Summerhay looked not at the picture, but at her. In aesthetic
sense, he was not her equal. She said softly:
"The wonder in the faun's face, Procris's closed eyes; the dog, and
the swans, and the pity for what might have been!"
"You want decision, clarity, colour, and fine texture. Is that
right? Here's another of my favourites."
On a screen was a tiny "Crucifixion" by da Messina--the thinnest of
high crosses, the thinnest of simple, humble, suffering Christs,
lonely, and actual in the clear, darkened landscape.
"I think that touches one more than the big, idealized sort. One
feels it was like that. Oh! And look--the Francesca's! Aren't
they lovely?"
"Yes; lovely!" But his eyes said: "And so are you."

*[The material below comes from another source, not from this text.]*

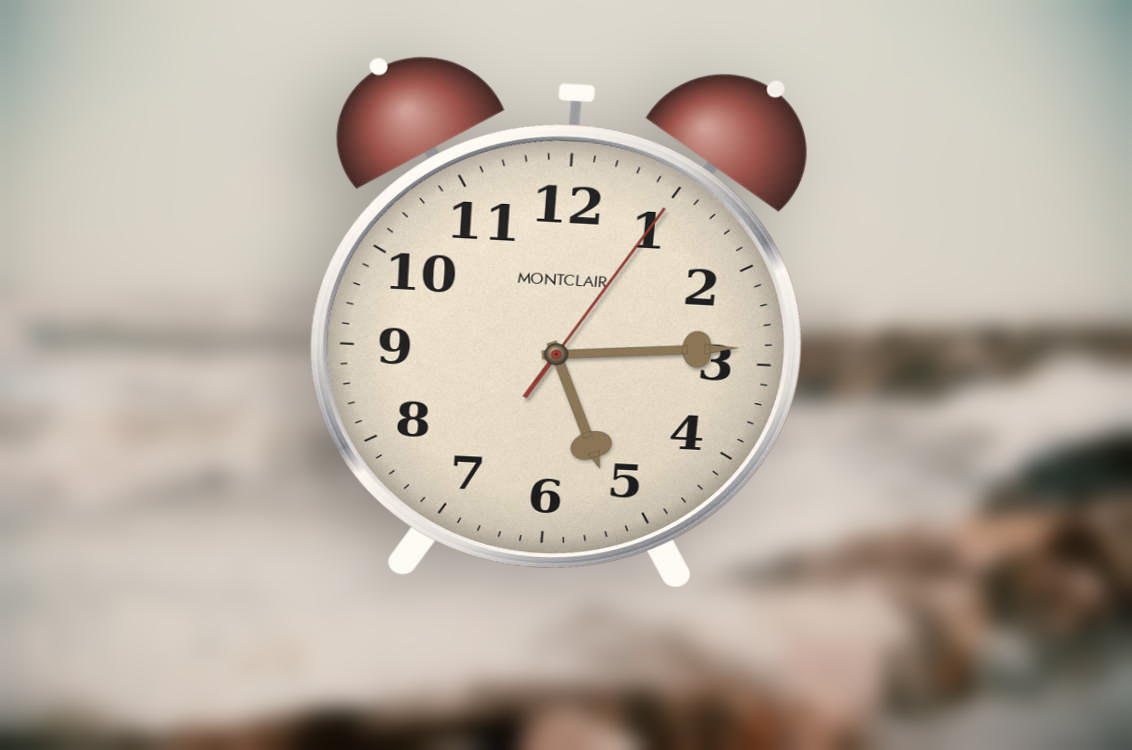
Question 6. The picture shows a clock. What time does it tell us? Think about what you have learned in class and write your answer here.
5:14:05
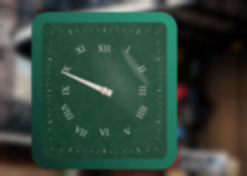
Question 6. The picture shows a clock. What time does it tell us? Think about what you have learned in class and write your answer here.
9:49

They spent two hours among those endless pictures, talking a little
of art and of much besides, almost as alone as in the railway
carriage. But, when she had refused to let him walk back with her,
Summerhay stood stock-still beneath the colonnade. The sun
streamed in under; the pigeons preened their feathers; people
passed behind him and down there in the square, black and tiny
against the lions and the great column. He took in nothing of all
that. What was it in her? She was like no one he had ever known--
not one! Different from girls and women in society as-- Simile
failed. Still more different from anything in the half-world he
had met! Not the new sort--college, suffrage! Like no one! And
he knew so little of her! Not even whether she had ever really
been in love. Her husband--where was he; what was he to her? "The
rare, the mute, the inexpressive She!" When she smiled; when her
eyes--but her eyes were so quick, would drop before he could see
right into them! How beautiful she had looked, gazing at that
picture--her favourite, so softly, her lips just smiling! If he
could kiss them, would he not go nearly mad? With a deep sigh, he
moved down the wide, grey steps into the sunlight. And London,
throbbing, overflowing with the season's life, seemed to him empty.
To-morrow--yes, to-morrow he could call!